* Problem to solve
Write out each of the records below verbatim, preserving every character and line without alteration.
*** Opening of Records for this exercise ***
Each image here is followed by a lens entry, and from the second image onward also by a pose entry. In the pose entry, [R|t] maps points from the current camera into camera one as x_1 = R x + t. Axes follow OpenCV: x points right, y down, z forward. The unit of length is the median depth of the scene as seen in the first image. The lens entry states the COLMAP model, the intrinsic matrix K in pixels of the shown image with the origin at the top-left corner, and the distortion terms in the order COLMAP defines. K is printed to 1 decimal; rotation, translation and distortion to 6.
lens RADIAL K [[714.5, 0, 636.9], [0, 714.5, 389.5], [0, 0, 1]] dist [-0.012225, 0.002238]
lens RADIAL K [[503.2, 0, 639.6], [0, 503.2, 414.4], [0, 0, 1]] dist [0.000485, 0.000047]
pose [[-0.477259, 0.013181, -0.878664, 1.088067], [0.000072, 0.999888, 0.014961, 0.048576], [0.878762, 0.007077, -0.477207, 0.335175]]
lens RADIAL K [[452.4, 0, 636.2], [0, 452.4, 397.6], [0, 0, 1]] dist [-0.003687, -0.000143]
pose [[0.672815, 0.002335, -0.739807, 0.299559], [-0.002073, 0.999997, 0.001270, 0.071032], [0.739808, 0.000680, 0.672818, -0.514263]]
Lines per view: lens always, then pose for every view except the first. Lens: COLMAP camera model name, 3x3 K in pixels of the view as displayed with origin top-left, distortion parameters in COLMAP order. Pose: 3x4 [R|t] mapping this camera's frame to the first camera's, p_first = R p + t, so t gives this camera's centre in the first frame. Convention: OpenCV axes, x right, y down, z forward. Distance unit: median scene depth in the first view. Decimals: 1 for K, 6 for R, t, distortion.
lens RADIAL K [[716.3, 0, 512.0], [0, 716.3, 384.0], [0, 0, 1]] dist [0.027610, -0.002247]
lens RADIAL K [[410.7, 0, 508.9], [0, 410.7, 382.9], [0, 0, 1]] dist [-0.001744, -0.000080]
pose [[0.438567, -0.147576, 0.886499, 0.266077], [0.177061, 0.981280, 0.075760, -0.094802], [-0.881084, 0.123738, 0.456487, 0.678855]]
*** Close of Records for this exercise ***
* Expected output
Each image here is followed by a lens entry, and from the second image onward also by a pose entry. In the pose entry, [R|t] maps points from the current camera into camera one as x_1 = R x + t. Axes follow OpenCV: x points right, y down, z forward. The unit of length is the median depth of the scene as seen in the first image. The lens entry states the COLMAP model, the intrinsic matrix K in pixels of the shown image with the origin at the top-left corner, and the distortion terms in the order COLMAP defines. K is printed to 1 decimal; rotation, translation and distortion to 6.
lens RADIAL K [[714.5, 0, 636.9], [0, 714.5, 389.5], [0, 0, 1]] dist [-0.012225, 0.002238]
lens RADIAL K [[503.2, 0, 639.6], [0, 503.2, 414.4], [0, 0, 1]] dist [0.000485, 0.000047]
pose [[-0.477259, 0.013181, -0.878664, 1.088067], [0.000072, 0.999888, 0.014961, 0.048576], [0.878762, 0.007077, -0.477207, 0.335175]]
lens RADIAL K [[452.4, 0, 636.2], [0, 452.4, 397.6], [0, 0, 1]] dist [-0.003687, -0.000143]
pose [[0.672815, 0.002335, -0.739807, 0.299559], [-0.002073, 0.999997, 0.001270, 0.071032], [0.739808, 0.000680, 0.672818, -0.514263]]
Lines per view: lens always, then pose for every view except the first. Lens: COLMAP camera model name, 3x3 K in pixels of the view as displayed with origin top-left, distortion parameters in COLMAP order. Pose: 3x4 [R|t] mapping this camera's frame to the first camera's, p_first = R p + t, so t gives this camera's centre in the first frame. Convention: OpenCV axes, x right, y down, z forward. Distance unit: median scene depth in the first view. Decimals: 1 for K, 6 for R, t, distortion.
lens RADIAL K [[716.3, 0, 512.0], [0, 716.3, 384.0], [0, 0, 1]] dist [0.027610, -0.002247]
lens RADIAL K [[410.7, 0, 508.9], [0, 410.7, 382.9], [0, 0, 1]] dist [-0.001744, -0.000080]
pose [[0.438567, -0.147576, 0.886499, 0.266077], [0.177061, 0.981280, 0.075760, -0.094802], [-0.881084, 0.123738, 0.456487, 0.678855]]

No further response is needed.